Сорок четвертый, сорок пятый… Ты не забыла их? В аудитории холодно, в желудке голодно… Вечером под окнами одиночные выстрелы, вдали автоматная очередь: ловят бандитов. На стенах кратко: «Отовариваем масло за декабрь». Большая афиша — приехал джаз, под афишей старик «коммерсант», он продает мазь от клопов и американские сигареты; напротив конкурирующее предприятие: женщина с бегающими глазами торопливо зазывает: «Дамы, семечки, очищенные семечки! Дамы, дамочки, кому семечки!»
Шумно переговариваясь, но привычно поддерживая шаг, по городу проходят шотландцы в коротких клетчатых юбках. Советская Армия освободила их из гитлеровских концлагерей, и вот сегодня они отправляются в порт. Там их ждет светло-серый, с мягкими очертаниями корабль. «Домой!» — написано на их лицах. Временами гремит где-то у моря взрыв: взрывают мины, но иногда… иногда мина сама взрывается. Крытый рынок с громадной надписью желтой охрой: «Кто не трудится — тот не ест!» Группа студентов озабоченно вполголоса обсуждает вопрос: взять ли сто граммов сала или мешок с крабами.
— Крабы калорийней! — убежденно говорит один из них, перелистывая справочник. — Только почему они так пахнут?
— Они морские! Самые настоящие морские крабы! — объясняет толстенная торговка.
А дни, что я провел в чудом уцелевшей библиотеке… Врываются в прохладный зал смелые и радостные лучи солнца. Напротив — военный, офицер. Он бережно уложил свою несгибающуюся ногу на край соседнего стула и напряженно листает учебник по металлургии. Два школьника, зажимая друг другу рты, прыскают над затрепанным томиком «Золотого теленка», да и как удержишься, если знаешь, что за солнце и что за соленый ветер спрессованны, сжаты и так искусно вставлены в эти страницы.
Завтра дадут спекулянтке по рукам, завтра военный будет восстанавливать домны и шахты славного непокоренного Донбасса или взорванные заводы Днепропетровщины, завтра вчерашние десятиклассники пойдут на завод или в мореходное училище, а над похождениями бухгалтера Берлаги будут смеяться другие…
Завтра!

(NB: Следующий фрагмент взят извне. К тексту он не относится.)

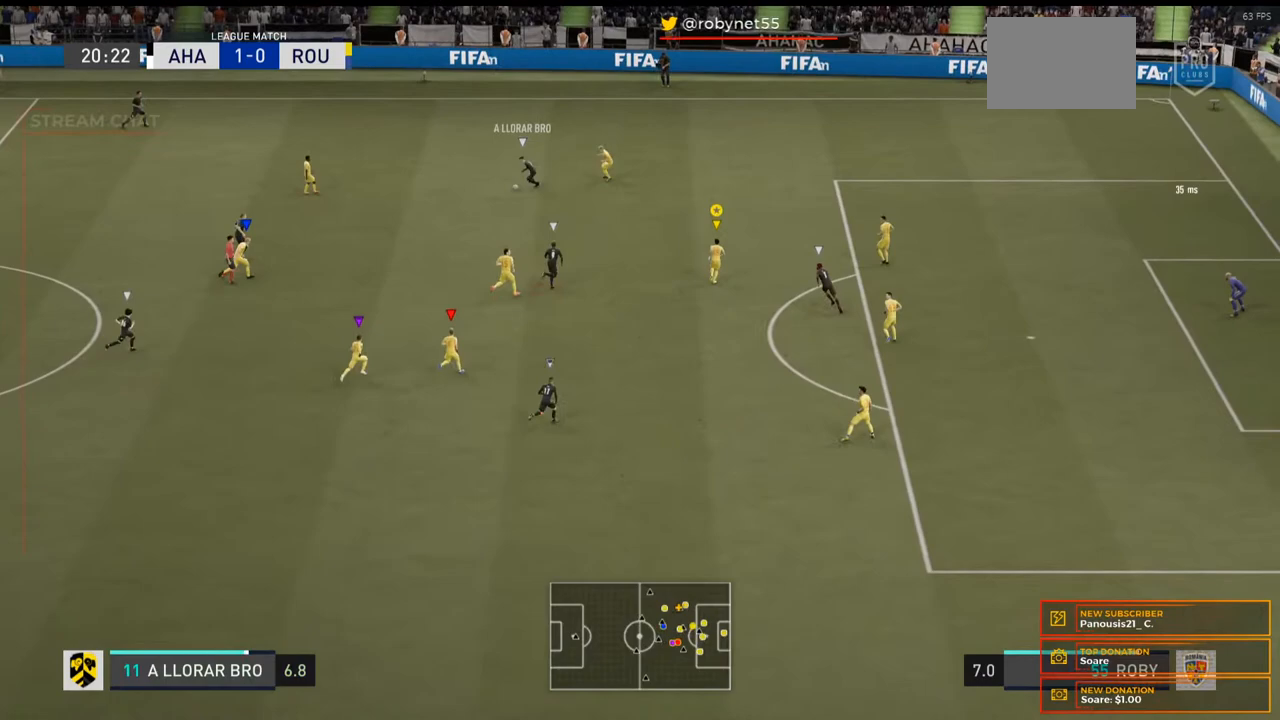
Gameplay with a controller (Xbox layout); each line is a JSON object with the inputs held at the frame after it. "events" lists button and stick changes between this image and that frame as [ms after this image, input, new state], when the widget could be followed in between. Not read: L3 R3.
{"buttons": ["L2"], "left_stick": "up", "right_stick": "center", "events": [[33, "left_stick", "up"], [233, "R2", "up"]]}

А что я буду делать завтра? Что строить, что рассчитывать? Мне дали возможность учиться тогда, когда, казалось, трудно было представить, что можно учиться вообще! А слово, что я дал себе: сделать что-то такое — открыть, изобрести, найти, — чтобы зазвучал в ушах его голос: «Хорошо идешь, Алеша, молодцом!..»
Совсем с головой утонул я в книгах! Ведь я только первый курс до войны закончил… Поверишь ли, если видел книгу, прямо в сердце толкало: «Прочти, узнай, а вдруг пригодится?..»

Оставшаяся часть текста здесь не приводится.